In our study the dendrogram (Figure 2) from selected representative isolates that included Beijing, EAI5, CAS1_Kili, CAS1_DELHI and LAM11_ZWE showed that some of the families had identical patterns of polymorphisms located in proximity to each other in the dendrogram. The few exceptions were the 656_Beijing_Bunda and 588_CAS_Kili_Bunda that had different patterns from their corresponding clades indicative of different strains that may be new.
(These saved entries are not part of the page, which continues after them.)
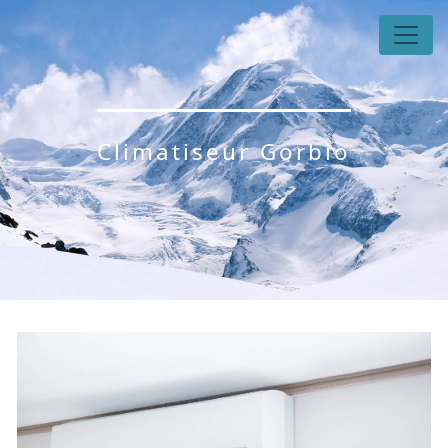
Panneau de gestion des cookies
Climatiseur Gorbio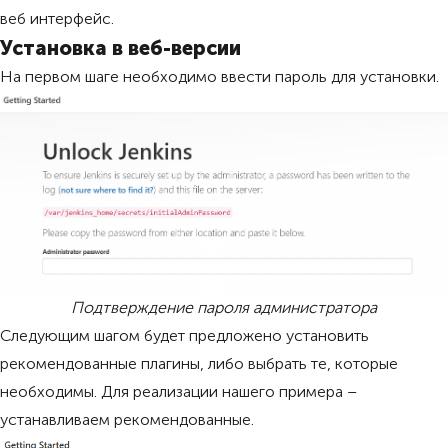
веб интерфейс.
Установка в веб-версии
На первом шаге необходимо ввести пароль для установки.
Подтверждение пароля администратора
Следующим шагом будет предложено установить
рекомендованные плагины, либо выбрать те, которые
необходимы. Для реализации нашего примера –
устанавливаем рекомендованные.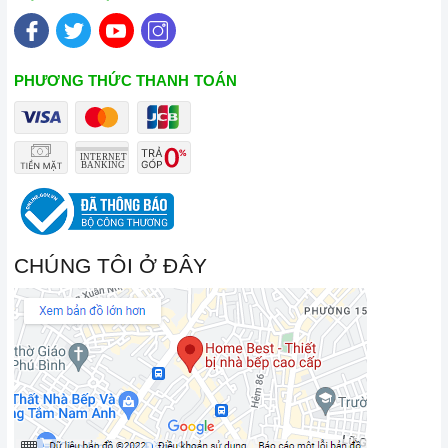
Xem thêm tại đây:
Home Best Care - Trung tâm bảo trì, sửa
chữa thiết bị nhà bếp cao cấp
PHƯƠNG THỨC THANH TOÁN
CHÚNG TÔI Ở ĐÂY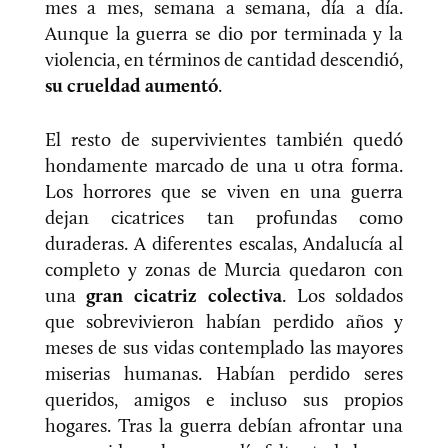
mes a mes, semana a semana, día a día.
Aunque la guerra se dio por terminada y la
violencia, en términos de cantidad descendió,
su crueldad aumentó
.
El resto de supervivientes también quedó
hondamente marcado de una u otra forma.
Los horrores que se viven en una guerra
dejan cicatrices tan profundas como
duraderas. A diferentes escalas, Andalucía al
completo y zonas de Murcia quedaron con
una
gran cicatriz colectiva
. Los soldados
que sobrevivieron habían perdido años y
meses de sus vidas contemplado las mayores
miserias humanas. Habían perdido seres
queridos, amigos e incluso sus propios
hogares. Tras la guerra debían afrontar una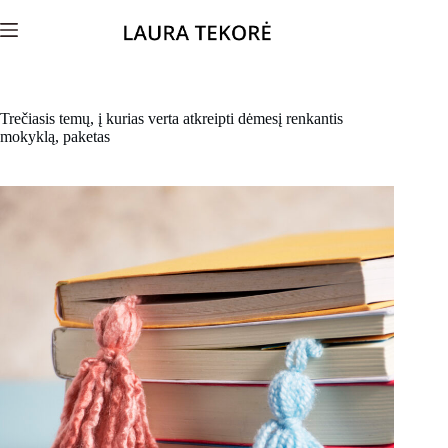
Trečiasis temų, į kurias verta atkreipti dėmesį renkantis
mokyklą, paketas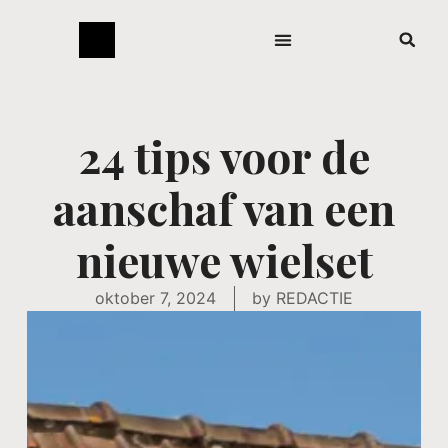
24 tips voor de
aanschaf van een
nieuwe wielset
oktober 7, 2024
by
REDACTIE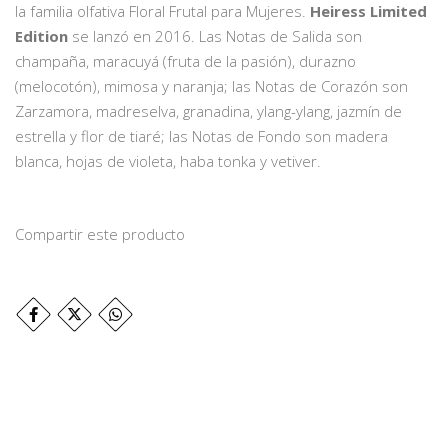
la familia olfativa Floral Frutal para Mujeres.
Heiress Limited
Edition
se lanzó en 2016. Las Notas de Salida son
champaña, maracuyá (fruta de la pasión), durazno
(melocotón), mimosa y naranja; las Notas de Corazón son
Zarzamora, madreselva, granadina, ylang-ylang, jazmín de
estrella y flor de tiaré; las Notas de Fondo son madera
blanca, hojas de violeta, haba tonka y vetiver.
Compartir este producto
This underlines the fact that while spoligotyping can provide rapid identification and group spoligotype patterns according to families, MIRU-VNTR typing can finely discriminate strains within and between families and subfamilies as well as establishing transmission links [20,23]. In this study, the results from MIRU-VNTR typing revealed difference in polymorphisms in at least one locus with resultant different patterns within the family as was observed in one of the Beijing families (656 from Bunda) that variably differed from other members of the family in 6 loci (similarly for other Beijing strains isolated within Bunda (isolates No. 724, 725)). The results however, showed the Beijing strains in Ngorongoro to be closely related to Beijing strains in Bunda compared to those from Serengeti. These findings demonstrate an absence of clustering which could be indicative of the importation of new Beijing strains rather than transmission. MIRU-VNTR typing also revealed the CAS1_Kili family (Table 4, Figure 2) from Serengeti and Ngorongoro to be closer to each other while differing from that from Bunda. This could mean that the circulating strains in Ngorongoro and Serengeti for CAS1_Kili have the same chain of transmission, evolution or the same recurring strain [35,36] circulating in the area. Similarly, there were variations in polymorphisms with the CAS1_DELHI isolate from Ngorongoro differing largely with that from Serengeti with polymorphisms in at least 3 loci (Table 4). Despite the few polymorphisms in those isolates that were typed, the EAI5 strains from Bunda and Serengeti differed at least in one locus, and this difference could only be revealed through MIRU-VNTR typing. Differences in patterns were also observed for the LAM11_ZWE strains from the different districts that significantly differed in at least 4 polymorphic loci.

Conclusion

This study provides for the first time, information on the prevailing human M. tuberculosis strains at the human–livestock–wildlife interface in the Serengeti ecosystem. Only a few successful families (CAS, T, LAM and EAI) were abundant. The other group of families that comprise Beijing, Haarlem, X, S and MANU were less frequent in this study. This study reports for the first time Haarlem, EAI_Somalia, LAM3 and S/convergent and X2 subfamilies which were not reported in previous studies in Tanzania.